Baden-Württemberg: Fürs Handwerk war 2011 ein Superjahr

Die Handwerker in Baden-Württemberg Land schauen positiv in die Zukunft. Dazu haben sie auch allen Grund: Die Nachfrage nach handwerklichen Leistungen bewegt sich auf einem hohen Niveau. Treibende Kräfte sind die Baunachfrage, gewerbliche Aufträge und der private Konsum. „Die letzten Jahre waren gut, 2011 war sogar ein Superjahr mit exzellenten Ergebnissen“, zeigte sich Landeshandwerkspräsident Joachim Möhrle mit der konjunkturellen Entwicklung zufrieden.

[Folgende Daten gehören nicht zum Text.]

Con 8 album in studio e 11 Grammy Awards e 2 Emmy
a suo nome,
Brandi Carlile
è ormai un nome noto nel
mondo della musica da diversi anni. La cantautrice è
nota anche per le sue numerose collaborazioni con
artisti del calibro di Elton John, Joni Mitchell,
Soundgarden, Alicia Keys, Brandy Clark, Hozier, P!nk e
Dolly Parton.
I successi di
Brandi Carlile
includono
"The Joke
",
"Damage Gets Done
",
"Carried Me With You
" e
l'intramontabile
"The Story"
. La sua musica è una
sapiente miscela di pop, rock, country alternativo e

Der Baden-Württembergische Handwerkstag (BWHT) warnte allerdings in seiner Jahrespressekonferenz davor, von dieser aktuell positiven Entwicklung einen Automatismus abzuleiten. Eine Reihe von Faktoren wie der Nachwuchsmangel, die Folgen der Energiewende und die Schuldenkrise im Euro-Raum sei nur schwer kalkulierbar.

So erfreulich sich die konjunkturelle Situation der Handwerker derzeit auch darstelle, erklärte Möhrle, so führe doch kein Weg an der Erkenntnis vorbei, dass schon heute der fehlende Nachwuchs und in der Folge fehlende Gesellen, Meister und Übernehmer für viele Betriebe eine existenzielle Bedrohung darstelle. Im Jahr 2011 wurden trotz rückläufiger Schülerzahlen und starker Konkurrenz durch die Industrie 21.069 neue Ausbildungsverträge geschlossen. Das sind zwar 1,3 Prozent mehr als im Vorjahr, dennoch blieben 2011 wieder tausende Lehrstellen unbesetzt.